Additional applications include evaluation of neurodegenerative diseases, including Alzheimers disease and other forms of dementia. Other neurologic conditions from hydrocephalus (swelling of the ventricle in the brain) to benign intracranial hypertension (formerly known as pseudotumor cerebri) are detectable using such technology.

Samadani’s Novel Approach to Eye Tracking

According to Samadani, while eye tracking technology has been used over the past 30 years for neuropsychiatric evaluation and evaluation of brain injury–using saccades, smooth pursuit, or fixation techniques–the specific approach that her team stumbled upon has made her approach unique.

Spatial calibration–the traditional approach for measuring eye tracking–is unique for each patient and requires a subject to follow commands while looking at certain points. With spatial calibration, the relative positions of pupil and corneal reflections as a person looks at specific points are carefully measured to produce useful data associated with pupillary movement.

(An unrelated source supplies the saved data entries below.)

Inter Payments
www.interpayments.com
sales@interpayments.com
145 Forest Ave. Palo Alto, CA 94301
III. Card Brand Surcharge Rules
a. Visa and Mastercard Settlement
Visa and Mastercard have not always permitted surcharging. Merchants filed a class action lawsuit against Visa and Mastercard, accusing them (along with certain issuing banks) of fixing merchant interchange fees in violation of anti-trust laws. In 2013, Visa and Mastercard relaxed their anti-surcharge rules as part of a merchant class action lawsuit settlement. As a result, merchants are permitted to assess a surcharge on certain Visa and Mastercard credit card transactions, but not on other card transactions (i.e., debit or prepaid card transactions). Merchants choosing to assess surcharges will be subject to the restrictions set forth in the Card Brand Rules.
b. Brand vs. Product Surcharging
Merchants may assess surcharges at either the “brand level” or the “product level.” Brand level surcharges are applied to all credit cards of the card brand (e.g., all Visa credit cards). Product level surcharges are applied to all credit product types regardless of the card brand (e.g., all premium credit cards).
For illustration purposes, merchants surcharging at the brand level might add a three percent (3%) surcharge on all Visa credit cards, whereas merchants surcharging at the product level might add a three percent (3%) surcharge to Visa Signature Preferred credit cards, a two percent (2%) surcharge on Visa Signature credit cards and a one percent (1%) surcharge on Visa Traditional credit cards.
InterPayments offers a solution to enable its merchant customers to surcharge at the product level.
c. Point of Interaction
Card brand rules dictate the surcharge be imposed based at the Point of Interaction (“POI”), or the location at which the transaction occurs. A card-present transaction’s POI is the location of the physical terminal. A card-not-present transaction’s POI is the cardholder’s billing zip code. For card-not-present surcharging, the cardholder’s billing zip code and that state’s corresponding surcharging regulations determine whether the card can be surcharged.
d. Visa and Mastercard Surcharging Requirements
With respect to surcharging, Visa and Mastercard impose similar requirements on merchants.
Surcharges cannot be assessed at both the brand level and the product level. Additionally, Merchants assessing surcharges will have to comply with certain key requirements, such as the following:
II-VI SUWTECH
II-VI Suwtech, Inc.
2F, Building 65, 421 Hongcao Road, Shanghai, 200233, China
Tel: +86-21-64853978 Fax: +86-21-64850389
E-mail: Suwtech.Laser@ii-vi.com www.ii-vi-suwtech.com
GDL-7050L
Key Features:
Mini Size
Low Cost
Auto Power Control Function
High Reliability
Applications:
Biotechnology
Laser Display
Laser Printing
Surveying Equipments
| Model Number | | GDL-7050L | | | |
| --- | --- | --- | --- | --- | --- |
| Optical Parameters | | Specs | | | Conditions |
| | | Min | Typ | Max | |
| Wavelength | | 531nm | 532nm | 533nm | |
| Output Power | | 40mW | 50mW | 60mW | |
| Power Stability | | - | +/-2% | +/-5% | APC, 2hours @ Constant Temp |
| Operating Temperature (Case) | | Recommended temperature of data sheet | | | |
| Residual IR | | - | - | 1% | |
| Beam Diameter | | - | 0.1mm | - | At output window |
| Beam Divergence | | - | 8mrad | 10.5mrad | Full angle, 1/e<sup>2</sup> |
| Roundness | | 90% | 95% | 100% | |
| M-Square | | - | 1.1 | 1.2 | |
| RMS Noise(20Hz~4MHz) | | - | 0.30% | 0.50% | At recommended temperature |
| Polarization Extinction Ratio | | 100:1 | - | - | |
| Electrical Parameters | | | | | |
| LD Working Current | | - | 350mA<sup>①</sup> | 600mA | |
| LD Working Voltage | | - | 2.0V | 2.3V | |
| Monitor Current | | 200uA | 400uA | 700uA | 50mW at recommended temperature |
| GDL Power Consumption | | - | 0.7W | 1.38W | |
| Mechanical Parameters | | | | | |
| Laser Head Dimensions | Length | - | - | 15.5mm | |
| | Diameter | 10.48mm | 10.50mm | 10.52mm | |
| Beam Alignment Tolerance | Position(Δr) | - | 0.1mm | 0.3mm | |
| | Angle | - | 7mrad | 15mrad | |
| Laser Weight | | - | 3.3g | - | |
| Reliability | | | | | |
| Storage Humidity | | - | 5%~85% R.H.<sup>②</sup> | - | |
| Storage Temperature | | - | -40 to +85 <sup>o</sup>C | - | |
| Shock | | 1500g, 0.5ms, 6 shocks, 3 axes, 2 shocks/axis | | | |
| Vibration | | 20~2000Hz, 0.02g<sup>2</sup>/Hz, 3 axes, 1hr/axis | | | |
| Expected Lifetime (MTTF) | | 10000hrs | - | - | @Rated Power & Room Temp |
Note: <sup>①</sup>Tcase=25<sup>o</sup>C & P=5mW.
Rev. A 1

However, by using temporal rather than spatial resolution for eye tracking, one is able to detect impaired ability to move one pupil relative to the other. By watching a music video moving inside an aperture on a computer monitor, positions of the pupil can be compared at any given time by subtracting their specific Cartesian coordinates.

The true advantage is that non-spatial or temporal tracking not only doesn’t compensate for impaired mobility, but can be used in children, those who are vegetative, aphasic, or those who speak a foreign language. It could even be used in animals.

Barriers to Adoption and Future Applications

Potential barriers to adoption of eye tracking technology for concussion evaluation and management in the ED or on the playing field may potentially affect the adoption of this tool.

“We are currently working on identifying all possible “confounders” of ocular motility or its assessment that will impact eye tracking results in a general population,” explained Samadani. “We already know that things such as toric contact lenses, heavy mascara, poor visual acuity and strabismus can impact tracking.”

She went on to explain that “we are working on fine-tuning our mathematical algorithms to decrease the impact of artifacts introduced by these processes.” “Emergency department use has relatively few barriers, because one can control ambient light, so locker room use is also feasible for that reason. Sideline use may be slightly trickier because of the variability in ambient light.”

Another issue is whether such eye tracking technology can be used via an app in the home or office setting for uploading to a larger portal, such as a cloud, for purposes of telemedicine and wider access.

“We are planning on developing an app for consumer use,” offered Samadani. “But first we need to get FDA clearance of our current device for medical use, but this is definitely in the pipeline.”

Use of a portable and deployable mode to apply eye tracking technology remotely argues for development of a headset for ease of data acquisition. Samadani explains that this is a future goal of her company, Oculogica.

M. Sean Grady MD, the Charles Harrison Frazier Professor and Chairman of the Department of Neurosurgery at the Perelman School of Medicine at the University of Pennsylvania, felt that Samadani’s research is compelling. He was not involved in the study.

“The importance of this study is that it establishes a reliable test and a ‘biological’ marker for detecting concussion,” said Grady. “Since concussion can occur without loss of consciousness, this can be particularly important in sideline evaluations in athletics or in military settings where individuals are highly motivated to return to activity and may minimize their symptoms. More work is needed to establish its sensitivity and specificity, but it is very promising.”

“Two patients who suffer a head injury and present with virtually-identical CT-scans might have completely different symptoms,” Samadani emphasizes. “That’s where eye-tracking can help objectively reveal when one patient may be much more affected by a concussion than another.”